Task brief:
Look through the data below for the line with "X115550000Y-81923000D03*" and the line with "X122995000Y-68472000D03*", then output those two and all lines in between, exactly as written.
====== Given information
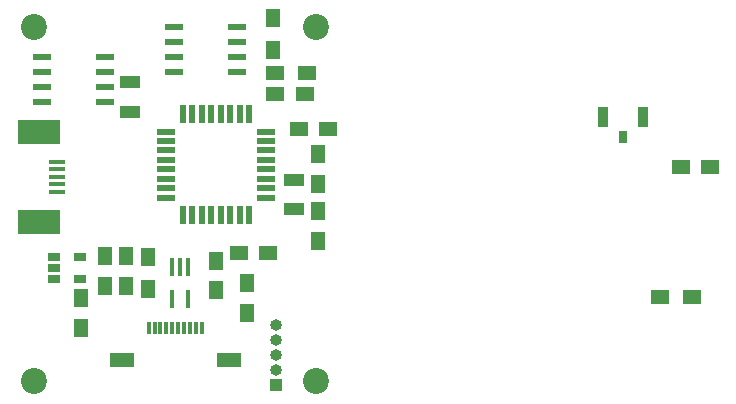
<source format=gts>
G04 #@! TF.FileFunction,Soldermask,Top*
%FSLAX46Y46*%
G04 Gerber Fmt 4.6, Leading zero omitted, Abs format (unit mm)*
G04 Created by KiCad (PCBNEW 4.0.5) date 05/03/17 20:46:56*
%MOMM*%
%LPD*%
G01*
G04 APERTURE LIST*
%ADD10C,0.100000*%
%ADD11C,2.200000*%
%ADD12R,1.250000X1.500000*%
%ADD13R,1.500000X1.250000*%
%ADD14R,3.600000X2.000000*%
%ADD15R,1.380000X0.400000*%
%ADD16R,1.000000X1.000000*%
%ADD17O,1.000000X1.000000*%
%ADD18R,0.300000X1.000000*%
%ADD19R,2.000000X1.300000*%
%ADD20R,1.500000X1.300000*%
%ADD21R,1.300000X1.500000*%
%ADD22R,0.900000X1.700000*%
%ADD23R,0.800000X1.100000*%
%ADD24R,1.060000X0.650000*%
%ADD25R,1.600000X0.550000*%
%ADD26R,0.550000X1.600000*%
%ADD27R,1.550000X0.600000*%
%ADD28R,0.400000X1.500000*%
%ADD29R,1.800000X1.000000*%
G04 APERTURE END LIST*
D10*
D11*
X127254000Y-56451500D03*
X127254000Y-86423500D03*
X103378000Y-86423500D03*
D12*
X118745000Y-76220000D03*
X118745000Y-78720000D03*
D13*
X125750000Y-65024000D03*
X128250000Y-65024000D03*
X120670000Y-75565000D03*
X123170000Y-75565000D03*
X158085001Y-68257000D03*
X160585001Y-68257000D03*
D12*
X107315000Y-81895000D03*
X107315000Y-79395000D03*
X111125000Y-75839000D03*
X111125000Y-78339000D03*
X127381000Y-74529000D03*
X127381000Y-72029000D03*
X127381000Y-67203000D03*
X127381000Y-69703000D03*
D13*
X126281500Y-62103000D03*
X123781500Y-62103000D03*
D12*
X121412000Y-80625000D03*
X121412000Y-78125000D03*
X109347000Y-75839000D03*
X109347000Y-78339000D03*
D14*
X103748000Y-65288000D03*
X103748000Y-72888000D03*
D15*
X105283000Y-67818000D03*
X105283000Y-69088000D03*
X105283000Y-70358000D03*
X105283000Y-68453000D03*
X105283000Y-69723000D03*
D16*
X123825000Y-86741000D03*
D17*
X123825000Y-85471000D03*
X123825000Y-84201000D03*
X123825000Y-82931000D03*
X123825000Y-81661000D03*
D18*
X115050000Y-81923000D03*
X114550000Y-81923000D03*
X114050000Y-81923000D03*
X113550000Y-81923000D03*
X113050000Y-81923000D03*
X115550000Y-81923000D03*
X116050000Y-81923000D03*
X116550000Y-81923000D03*
X117050000Y-81923000D03*
X117550000Y-81923000D03*
D19*
X110750000Y-84623000D03*
X119850000Y-84623000D03*
D20*
X156355001Y-79307000D03*
X159055001Y-79307000D03*
X126445000Y-60325000D03*
X123745000Y-60325000D03*
D21*
X123571000Y-58373000D03*
X123571000Y-55673000D03*
X113030000Y-75866000D03*
X113030000Y-78566000D03*
D22*
X151486191Y-64067000D03*
X154886191Y-64067000D03*
D23*
X153186191Y-65707000D03*
D24*
X105072000Y-75885000D03*
X105072000Y-76835000D03*
X105072000Y-77785000D03*
X107272000Y-77785000D03*
X107272000Y-75885000D03*
D25*
X122995000Y-70872000D03*
X122995000Y-70072000D03*
X122995000Y-69272000D03*
X122995000Y-68472000D03*
X122995000Y-67672000D03*
X122995000Y-66872000D03*
X122995000Y-66072000D03*
X122995000Y-65272000D03*
D26*
X121545000Y-63822000D03*
X120745000Y-63822000D03*
X119945000Y-63822000D03*
X119145000Y-63822000D03*
X118345000Y-63822000D03*
X117545000Y-63822000D03*
X116745000Y-63822000D03*
X115945000Y-63822000D03*
D25*
X114495000Y-65272000D03*
X114495000Y-66072000D03*
X114495000Y-66872000D03*
X114495000Y-67672000D03*
X114495000Y-68472000D03*
X114495000Y-69272000D03*
X114495000Y-70072000D03*
X114495000Y-70872000D03*
D26*
X115945000Y-72322000D03*
X116745000Y-72322000D03*
X117545000Y-72322000D03*
X118345000Y-72322000D03*
X119145000Y-72322000D03*
X119945000Y-72322000D03*
X120745000Y-72322000D03*
X121545000Y-72322000D03*
D27*
X115156000Y-56451500D03*
X115156000Y-57721500D03*
X115156000Y-58991500D03*
X115156000Y-60261500D03*
X120556000Y-60261500D03*
X120556000Y-58991500D03*
X120556000Y-57721500D03*
X120556000Y-56451500D03*
X109380000Y-62738000D03*
X109380000Y-61468000D03*
X109380000Y-60198000D03*
X109380000Y-58928000D03*
X103980000Y-58928000D03*
X103980000Y-60198000D03*
X103980000Y-61468000D03*
X103980000Y-62738000D03*
D28*
X116347000Y-76775000D03*
X115697000Y-76775000D03*
X115047000Y-76775000D03*
X115047000Y-79435000D03*
X116347000Y-79435000D03*
D29*
X125349000Y-71862000D03*
X125349000Y-69362000D03*
X111506000Y-63607000D03*
X111506000Y-61107000D03*
D11*
X103378000Y-56388000D03*
M02*

</source>
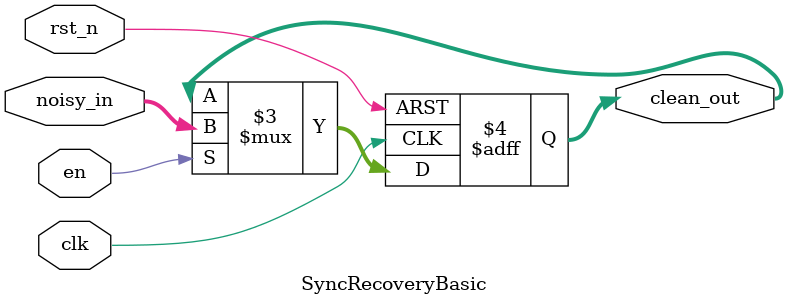
<source format=sv>
module SyncRecoveryBasic #(
    parameter WIDTH = 8
)(
    input wire clk,
    input wire rst_n,
    input wire en,
    input wire [WIDTH-1:0] noisy_in,
    output reg [WIDTH-1:0] clean_out
);

    // 改进的时序逻辑
    always @(posedge clk or negedge rst_n) begin
        if (!rst_n) begin
            clean_out <= {WIDTH{1'b0}};
        end
        else begin
            clean_out <= en ? noisy_in : clean_out;
        end
    end

endmodule
</source>
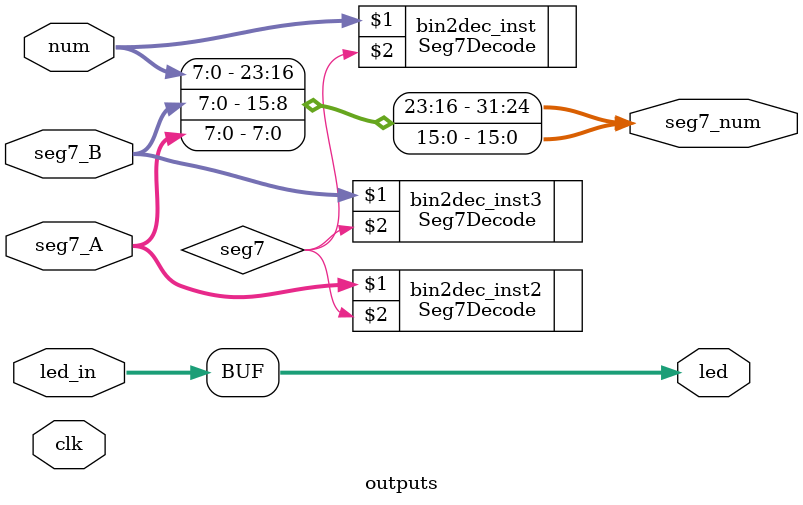
<source format=v>
module outputs(led_in,seg7_A,seg7_B,seg7_num,clk,num,led);
	input clk;
	input [7:0] num;
	input [7:0]seg7_A;
	input [7:0]seg7_B;
	input [9:0]led_in;
	output reg [31:0] seg7_num;
	output reg [9:0]led;
	
	Seg7Decode bin2dec_inst(num, seg7);
	Seg7Decode bin2dec_inst2(seg7_A, seg7);
	Seg7Decode bin2dec_inst3(seg7_B, seg7);
	
	always@(num) begin
		seg7_num[7:0]<=seg7_A;
		seg7_num[15:8]<=seg7_B;
		seg7_num[31:24]<=num;
		led<=led_in;
	end
endmodule
</source>
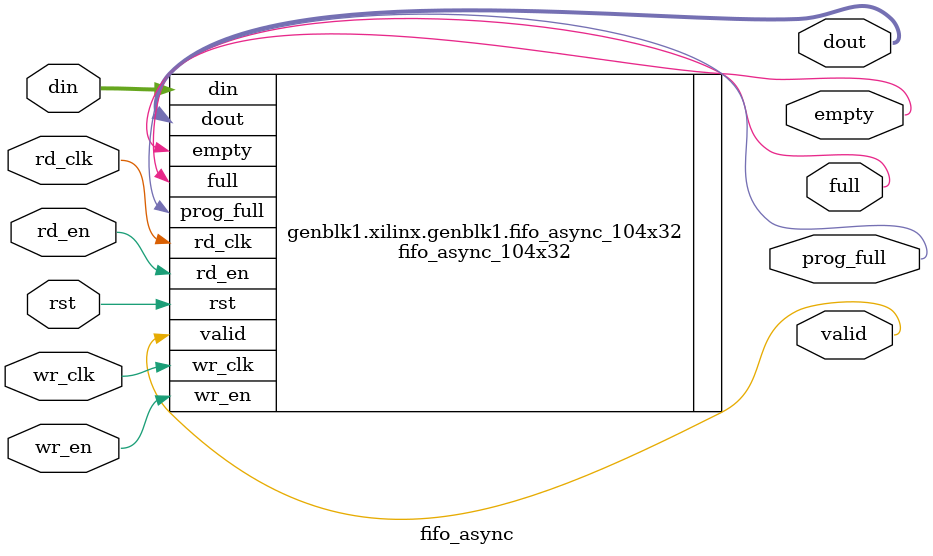
<source format=v>
module fifo_async 
   (/*AUTOARG*/
   // Outputs
   full, prog_full, dout, empty, valid,
   // Inputs
   rst, wr_clk, rd_clk, wr_en, din, rd_en
   );
   
   parameter DW    = 104;     //FIFO width
   parameter DEPTH = 32;      //FIFO depth
   parameter TYPE  = "XILINX";//"BASIC" or "XILINX" or "ALTERA"
   
   //##########
   //# RESET/CLOCK
   //##########
   input 	   rst;       //read/write reset
   input           wr_clk;    //write clock   
   input           rd_clk;    //read clock   

   //##########
   //# FIFO WRITE
   //##########
   input 	   wr_en;   
   input [DW-1:0]  din;
   output 	   full;
   output 	   prog_full;
   
   //###########
   //# FIFO READ
   //###########
   input 	   rd_en;
   output [DW-1:0] dout;
   output 	   empty;
   output 	   valid;

generate
if(TYPE=="BASIC") begin : basic   
   fifo_async_model 
     #(.DEPTH(DEPTH),
       .DW(DW))
   fifo_model (
	       /*AUTOINST*/
	       // Outputs
	       .full			(full),
	       .prog_full		(prog_full),
	       .dout			(dout[DW-1:0]),
	       .empty			(empty),
	       .valid			(valid),
	       // Inputs
	       .rst			(rst),
	       .wr_clk			(wr_clk),
	       .rd_clk			(rd_clk),
	       .wr_en			(wr_en),
	       .din			(din[DW-1:0]),
	       .rd_en			(rd_en));
end
else if (TYPE=="XILINX") begin : xilinx
   if((DW==104) & (DEPTH==32))
     begin
	fifo_async_104x32 fifo_async_104x32 (
					     /*AUTOINST*/
					     // Outputs
					     .full		(full),
					     .prog_full		(prog_full),
					     .dout		(dout[DW-1:0]),
					     .empty		(empty),
					     .valid		(valid),
					     // Inputs
					     .rst		(rst),
					     .wr_clk		(wr_clk),
					     .rd_clk		(rd_clk),
					     .wr_en		(wr_en),
					     .din		(din[DW-1:0]),
					     .rd_en		(rd_en));
	
     end // if ((DW==104) & (DEPTH==32))
end // block: xilinx   
endgenerate
   
endmodule // fifo_async
// Local Variables:
// verilog-library-directories:("." "../fpga/" "../dv")
// End:

</source>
============
Response for this exercise:
X115550000Y-81923000D03*
X116050000Y-81923000D03*
X116550000Y-81923000D03*
X117050000Y-81923000D03*
X117550000Y-81923000D03*
D19*
X110750000Y-84623000D03*
X119850000Y-84623000D03*
D20*
X156355001Y-79307000D03*
X159055001Y-79307000D03*
X126445000Y-60325000D03*
X123745000Y-60325000D03*
D21*
X123571000Y-58373000D03*
X123571000Y-55673000D03*
X113030000Y-75866000D03*
X113030000Y-78566000D03*
D22*
X151486191Y-64067000D03*
X154886191Y-64067000D03*
D23*
X153186191Y-65707000D03*
D24*
X105072000Y-75885000D03*
X105072000Y-76835000D03*
X105072000Y-77785000D03*
X107272000Y-77785000D03*
X107272000Y-75885000D03*
D25*
X122995000Y-70872000D03*
X122995000Y-70072000D03*
X122995000Y-69272000D03*
X122995000Y-68472000D03*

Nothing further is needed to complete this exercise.